I will move the mirror later today to keep their marriage safe. But for now, cardinal love is a signal that it's spring at last; the sun is shining, the robins, sparrows, finches, and cardinals are singing full force, nesting, soaring. There's a sweet cover of green on most of the trees and shrubs - the willow is bright yellow - and the gardening helpers are coming tomorrow so we can begin the big job of pruning and clearing away winter detritus.

Like the garden, like the city, your faithful correspondent has come through a long hard winter. After months of panic, exhaustion, and stress, how light I feel. I know, a renovation is not a cancer diagnosis. It's not homelessness; in fact, it's the opposite, it's going through a rigamarole to improve one's home. And let me tell you, though the process was excruciating and I would never do it again - (never say never, girl) - it was worth it. There is light. Things are in their place and they actually have a place to be put in. Things that have never worked in my 33 years in this house are fixed. It's miraculous.

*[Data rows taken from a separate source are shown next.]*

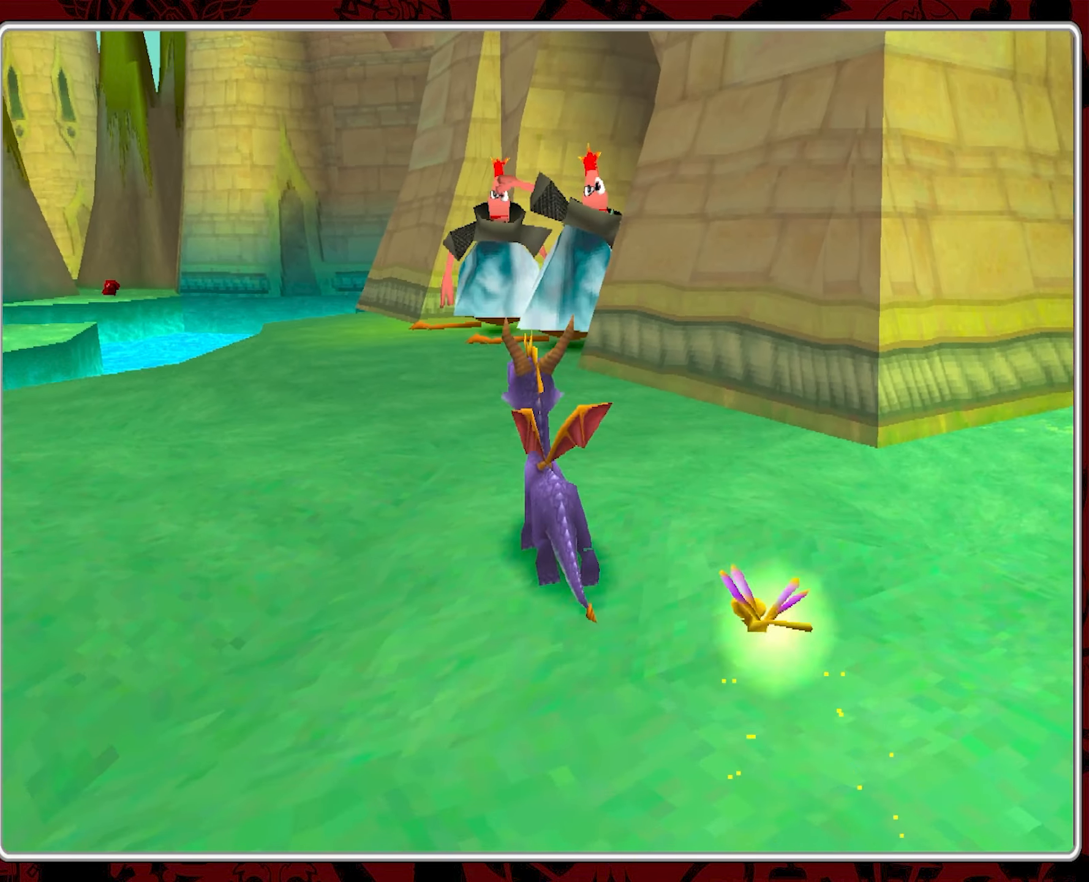
{"buttons": ["SQUARE"], "left_stick": "up-right", "events": [[267, "left_stick", "up-right"]]}
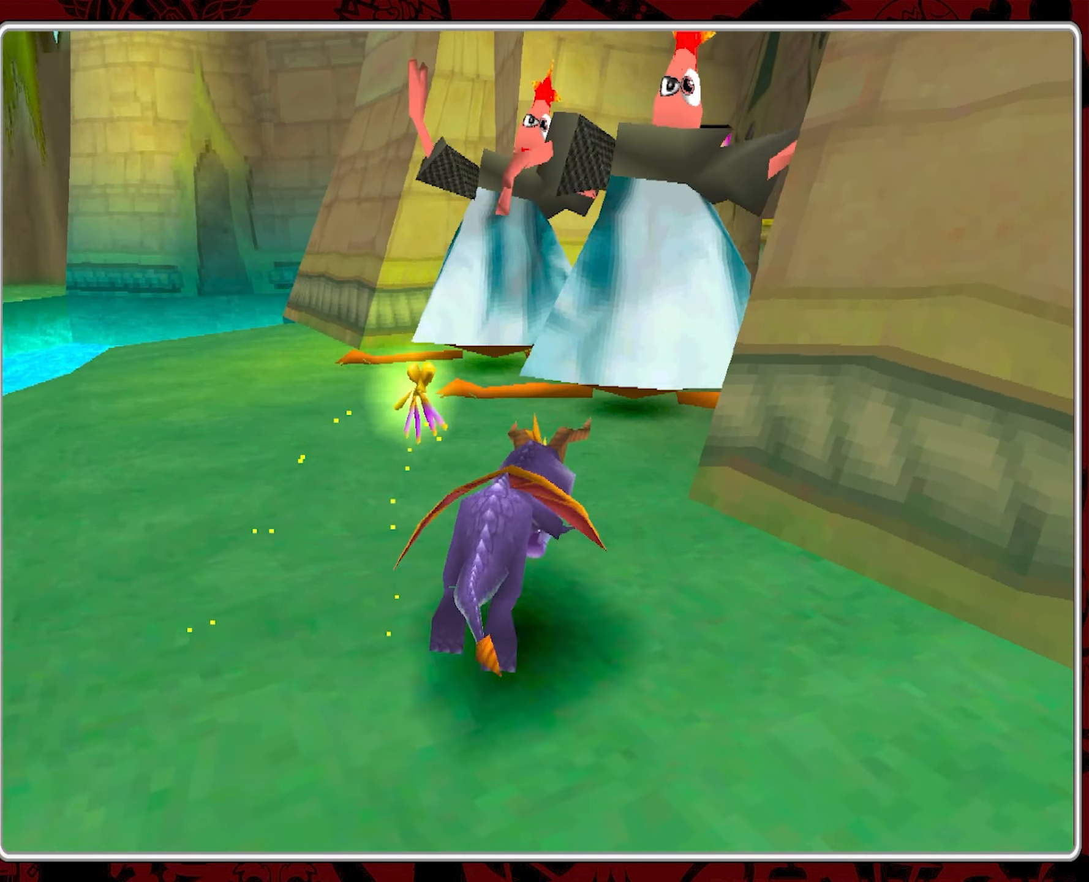
{"buttons": ["SQUARE"], "left_stick": "center", "events": [[133, "left_stick", "up"], [233, "left_stick", "up-left"], [500, "left_stick", "center"]]}
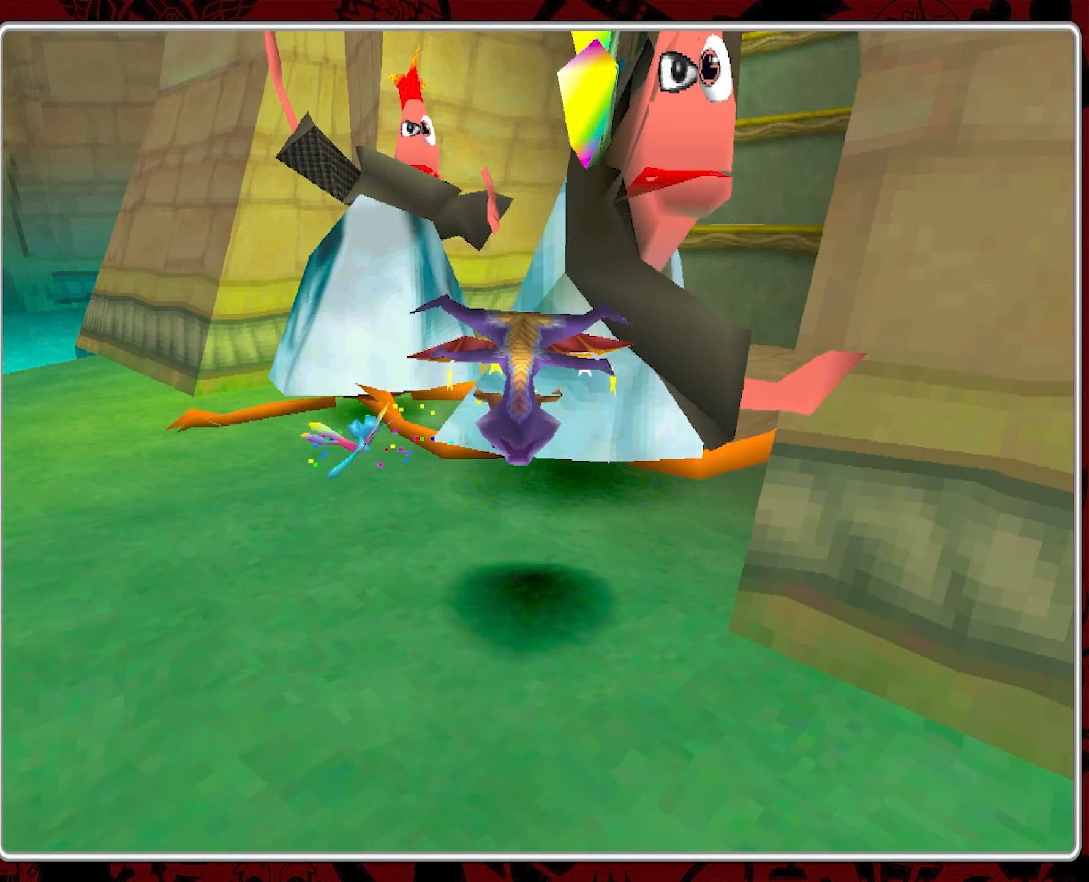
{"buttons": ["SQUARE"], "left_stick": "up", "events": [[133, "left_stick", "up"], [217, "SQUARE", "up"], [233, "left_stick", "center"], [400, "left_stick", "up"], [500, "SQUARE", "down"]]}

Of course, just saying this is asking for trouble, another sump pump explosion, perhaps; God knows what's in store, as the house has a way of producing nasty surprises. My close neighbours at 306 and 310, for example, did not have a recent infestation of termites, but 308 did. I will be paying for all this for a long time to come.

The house and I went through the fire in August 2005, the complete rebuilding of the basement and main floor which took till spring 2006. Then this felt like a brand new house. A couple of stylish friends came to visit, loved the sparkling modern kitchen and asked to see the rest of the house. I remember the look on their faces upstairs, because that part was completely unchanged. Old floors and windows, a strange jumble of rooms, a skylight stuck in a closet -

But now the glorious skylight is the centre of the house, the ceiling is opened up, the walls are painted, the windows are fixed, the floors are new, I can hardly believe it. And by next week, both the rental suites will be occupied and I can start paying off the debt.

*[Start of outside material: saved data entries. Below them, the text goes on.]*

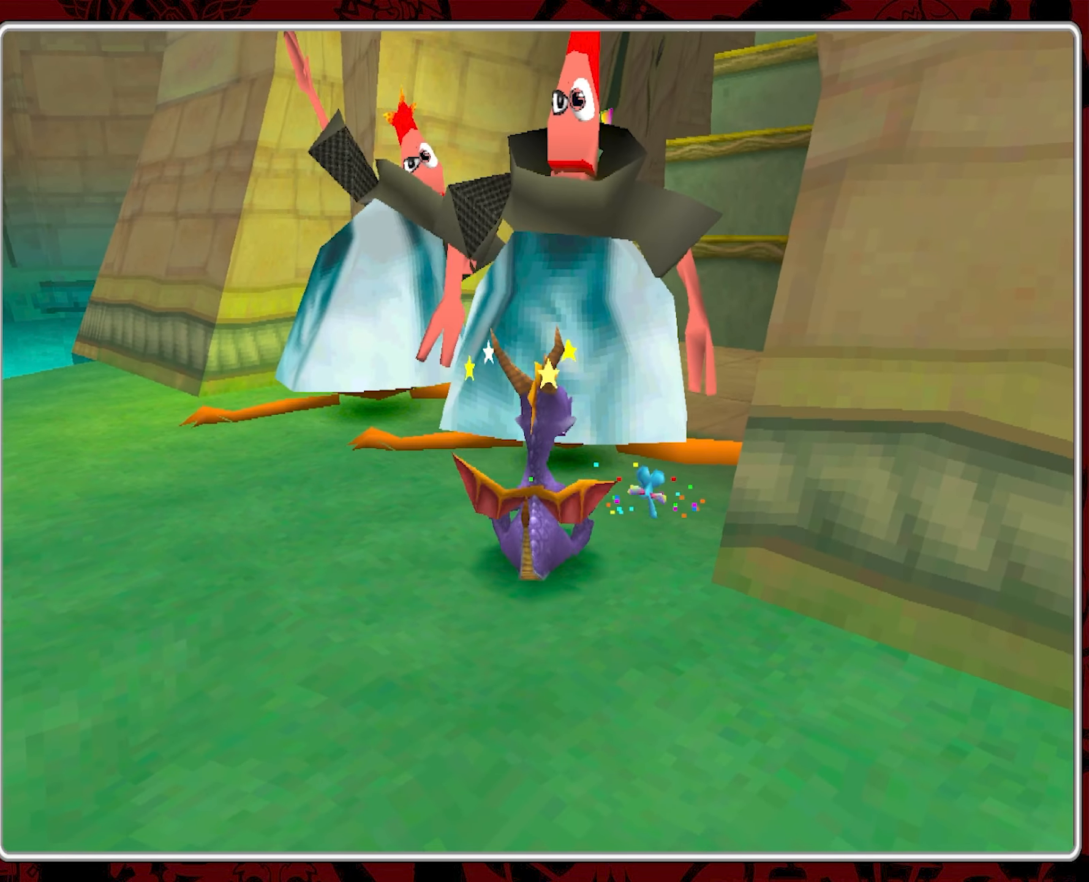
{"buttons": ["SQUARE"], "left_stick": "up", "events": [[317, "SQUARE", "up"], [367, "SQUARE", "down"]]}
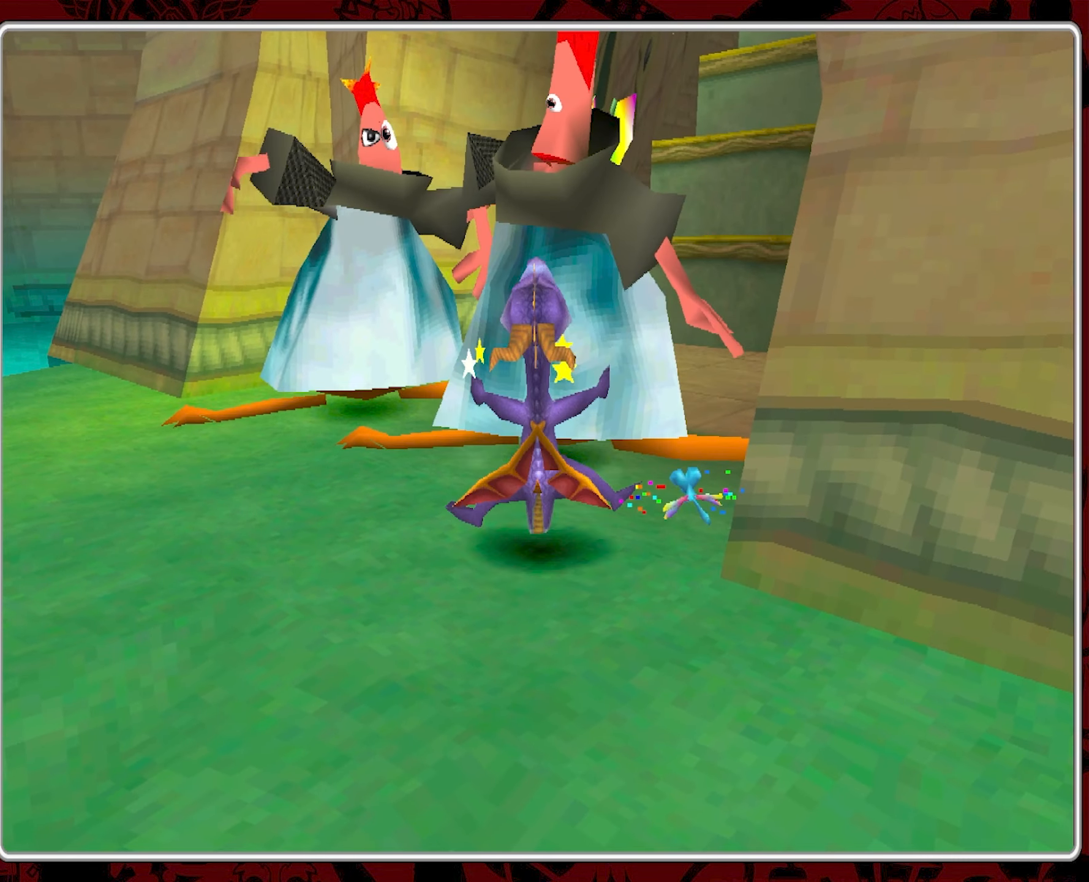
{"buttons": ["SQUARE"], "left_stick": "up", "events": []}
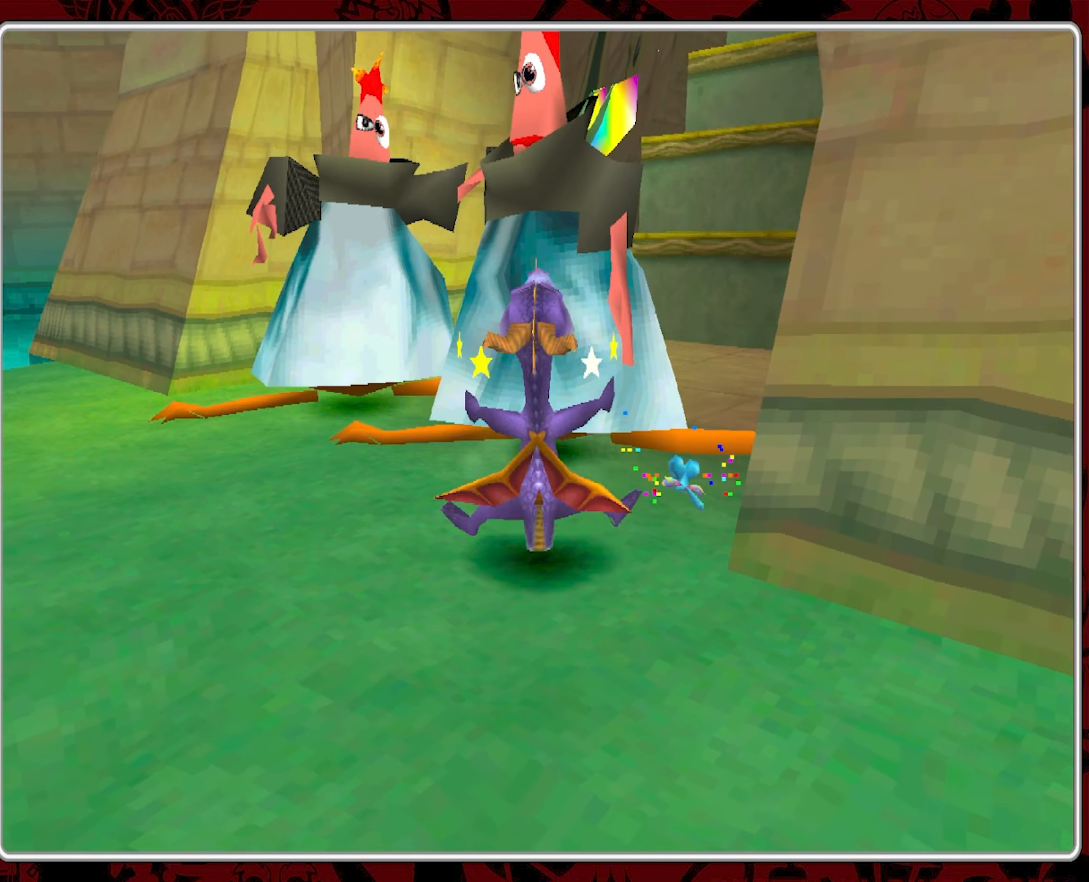
{"buttons": ["CIRCLE"], "left_stick": "center", "events": [[67, "SQUARE", "up"], [217, "SQUARE", "down"], [367, "SQUARE", "up"], [450, "left_stick", "center"], [483, "CIRCLE", "down"]]}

Anna and the boys are on their way over; we'll go to the local playgrounds in the sun and then have a barbecue with Anna's oldest friend Shani, who's moving in Wednesday with her younger son Leo. Anna and Shani have been best friends since we moved here in September 1986, when they met at age 5 in Winchester Public School SK. Something has come full circle, and it makes me want to cry. I'll watch the cardinal admire himself and have a laugh instead.

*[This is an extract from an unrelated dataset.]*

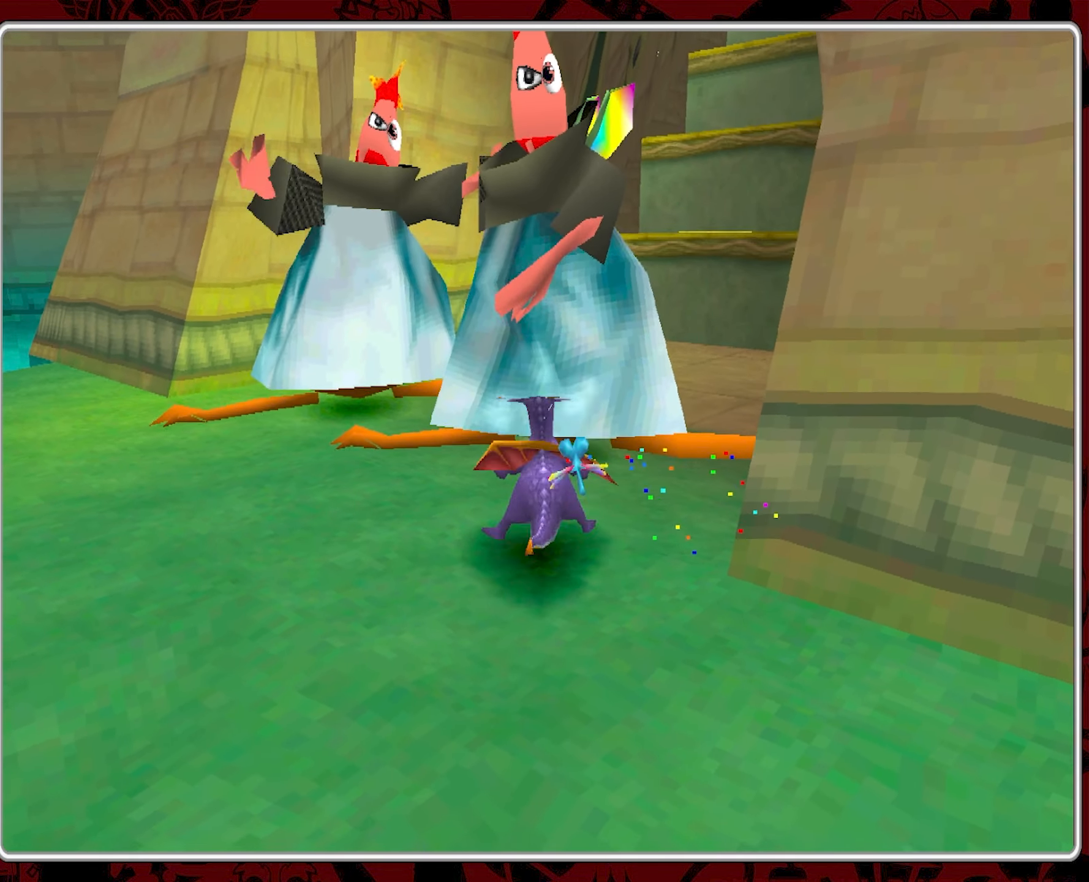
{"buttons": ["CIRCLE"], "left_stick": "center", "events": [[67, "CIRCLE", "up"], [133, "CIRCLE", "down"], [217, "CIRCLE", "up"], [267, "CIRCLE", "down"], [400, "CIRCLE", "up"], [433, "CIRCLE", "down"]]}
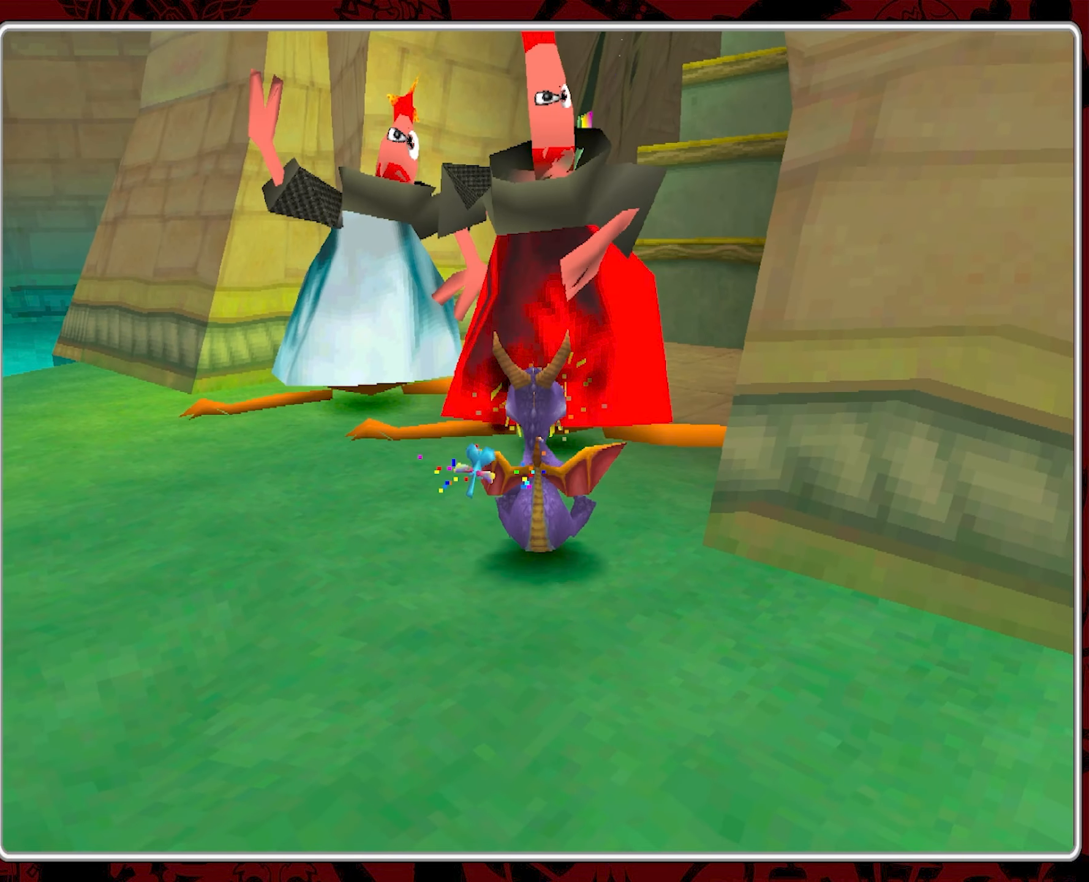
{"buttons": ["CROSS"], "left_stick": "down", "events": [[50, "CIRCLE", "up"], [117, "CIRCLE", "down"], [117, "left_stick", "down"], [200, "CIRCLE", "up"], [367, "CROSS", "down"]]}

Just for today, I won't think about the idiots in power, flooding, refugees, the heartbreaking list of injustices and horrors. Today, I celebrate rebirth.

another note from a satisfied customer

For some reason, the numbers for both my classes, so far, are low. Maybe it's because I dropped out during the winter. In any case, I hope the numbers jump next week. As if to encourage me as a teacher, I just received this from a student who was in the class at least 15 years ago. Yes, I replied. Yes yes yes.

I was wondering....will you be teaching True to Life at Ryerson in the Fall of 2019? I took your evening class eons ago. I see that Sarah Sheard was taking over while you took a break for other things - yay for breaks and travel and even renovations - but hoping you'll be back in the coming fall. Since I was 'under your wing' there have been many fits and starts, but I'm trying to get back to serious, regular writing. I'm still working so evening classes are my best option.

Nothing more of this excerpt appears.